Supplied records below:

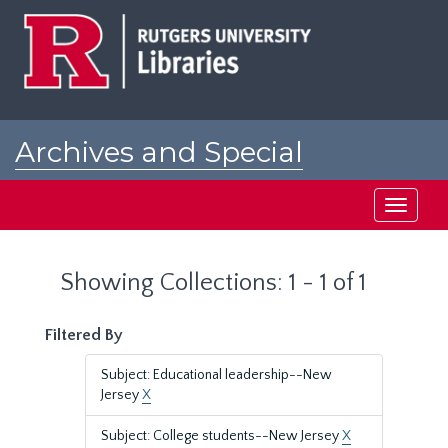
Skip
Skip
to
to
main
search
content
results
Archives and Special
Collections at Rutgers
Toggle
navigati
Showing Collections: 1 - 1 of 1
Filtered By
Subject: Educational leadership--New
Jersey
X
Subject: College students--New Jersey
X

End of Supplied records.

- Exercise brief
Swap every "Subject" in the text read from the records above for "Topic", keeping everything else unchanged, and leave the pictures out of your answer.

- Output for this exercise
Skip
Skip
to
to
main
search
content
results
Archives and Special
Collections at Rutgers
Toggle
navigati
Showing Collections: 1 - 1 of 1
Filtered By
Topic: Educational leadership--New
Jersey
X
Topic: College students--New Jersey
X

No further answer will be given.